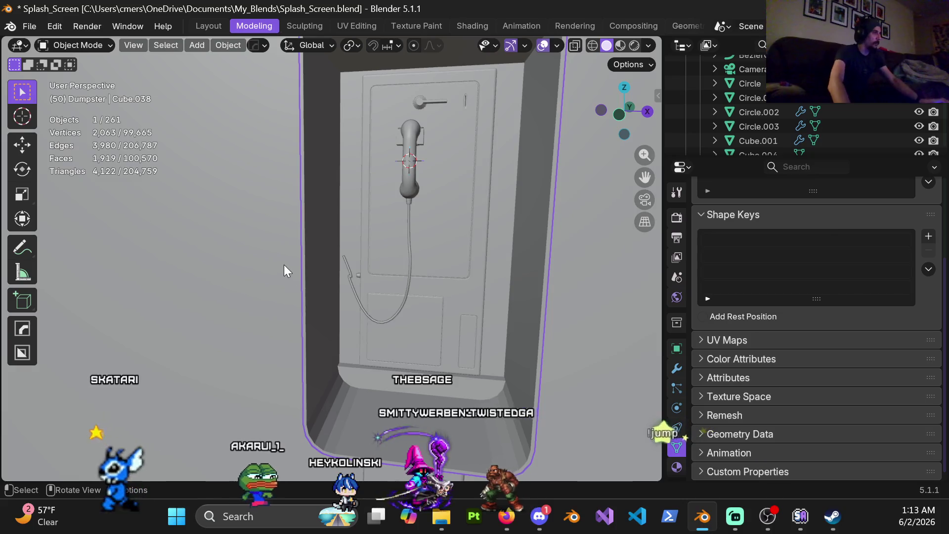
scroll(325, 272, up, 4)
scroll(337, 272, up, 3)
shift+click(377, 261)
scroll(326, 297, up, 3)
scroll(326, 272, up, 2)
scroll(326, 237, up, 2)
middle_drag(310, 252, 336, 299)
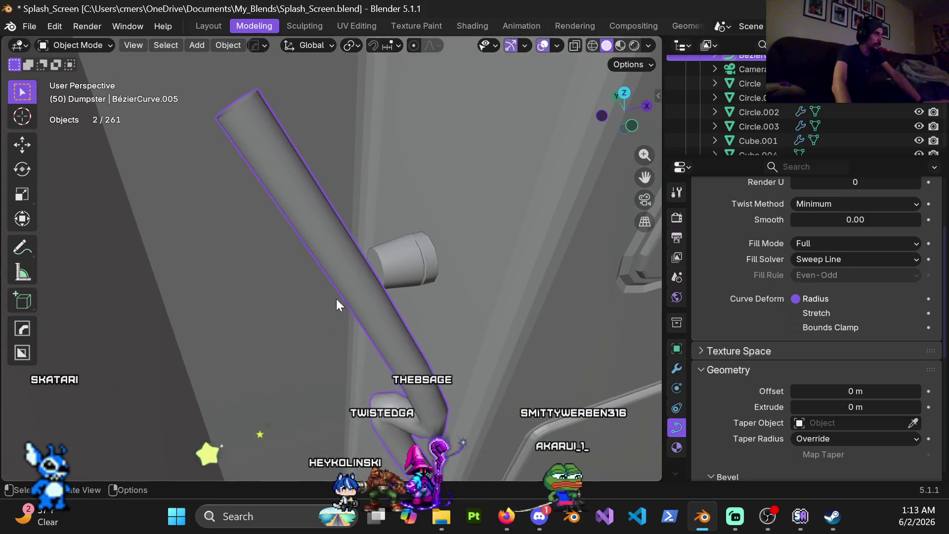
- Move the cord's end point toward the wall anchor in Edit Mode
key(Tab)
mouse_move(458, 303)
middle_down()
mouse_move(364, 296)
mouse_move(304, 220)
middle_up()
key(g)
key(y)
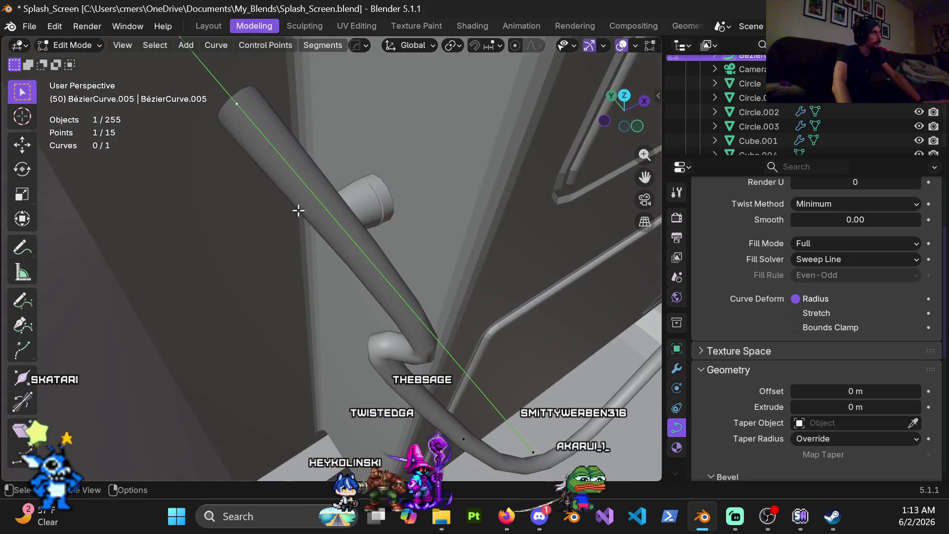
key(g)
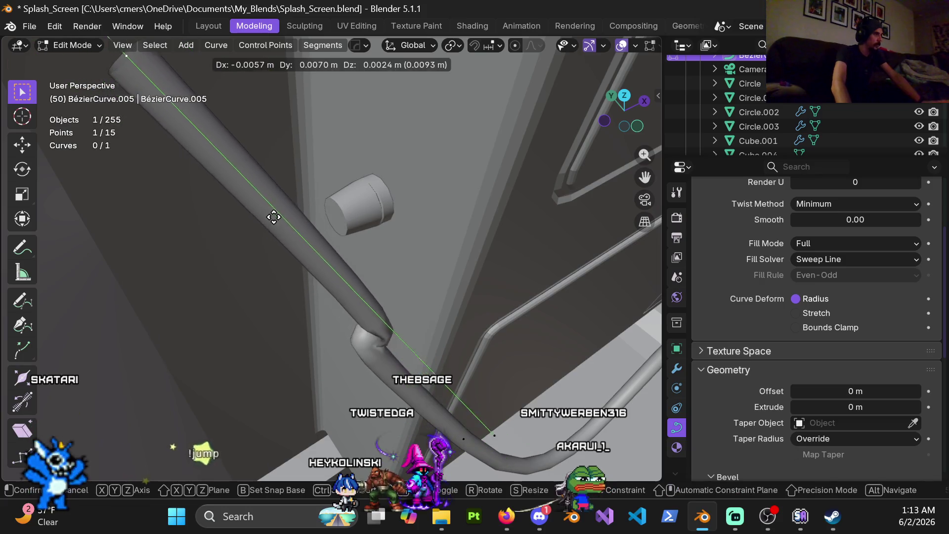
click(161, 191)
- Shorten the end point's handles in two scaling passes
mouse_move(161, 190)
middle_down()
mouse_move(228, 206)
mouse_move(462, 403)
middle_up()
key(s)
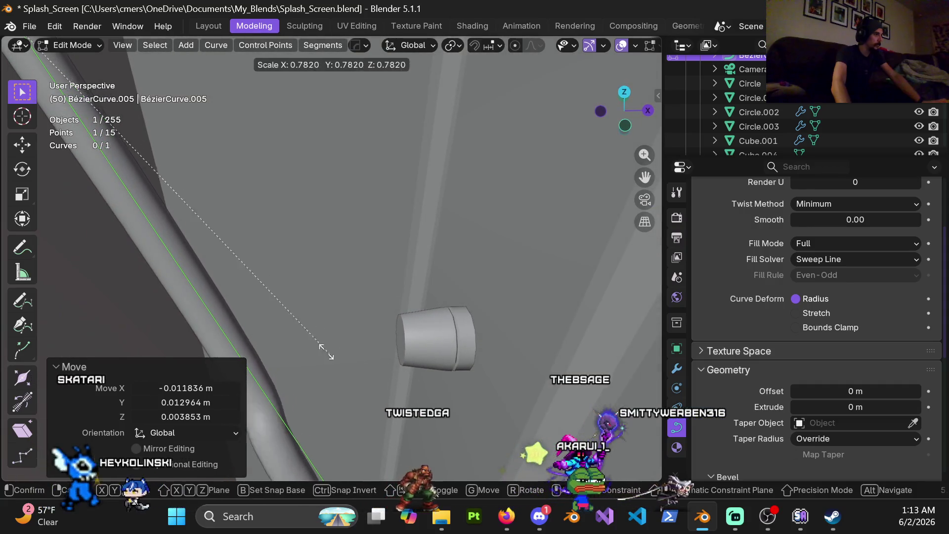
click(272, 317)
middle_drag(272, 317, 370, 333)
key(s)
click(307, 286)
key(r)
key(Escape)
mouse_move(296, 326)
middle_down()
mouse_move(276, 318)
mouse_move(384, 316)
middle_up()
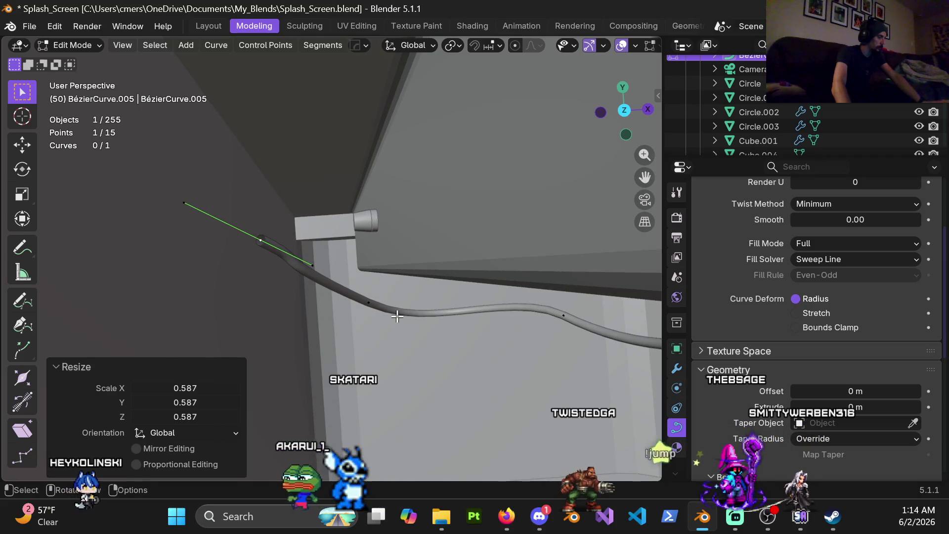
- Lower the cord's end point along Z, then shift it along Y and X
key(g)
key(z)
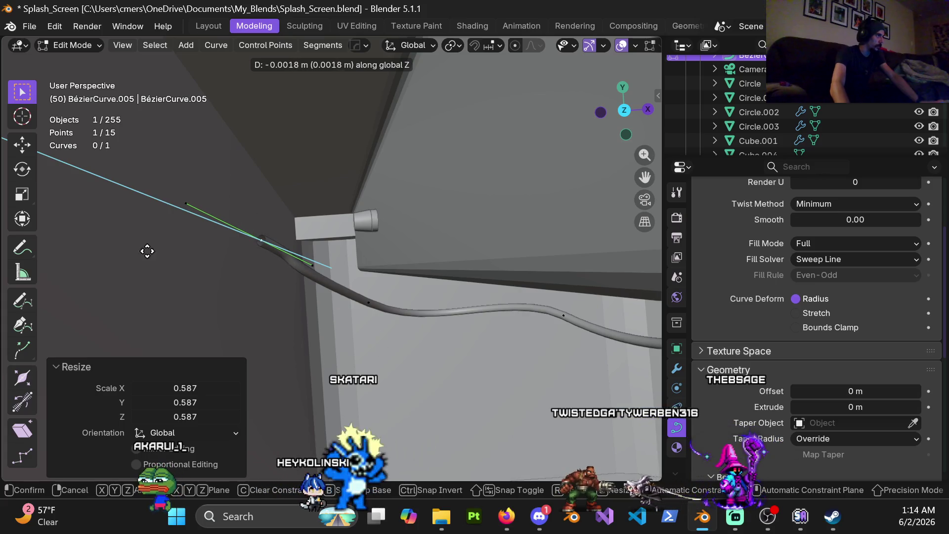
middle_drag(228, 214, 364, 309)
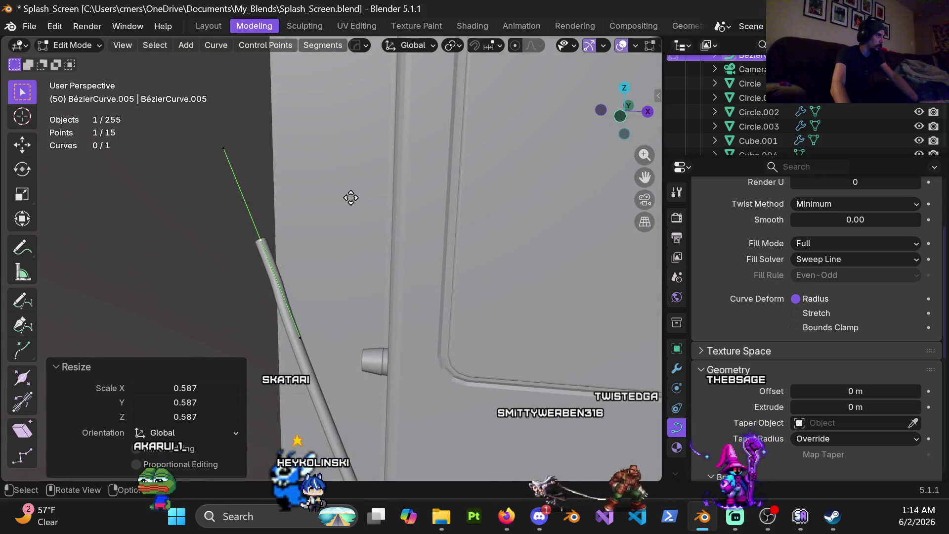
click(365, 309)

--------------------------------------------------

The word is "shift". Copy every line above where it appears.

shift+click(377, 261)
- Lower the cord's end point along Z, then shift it along Y and X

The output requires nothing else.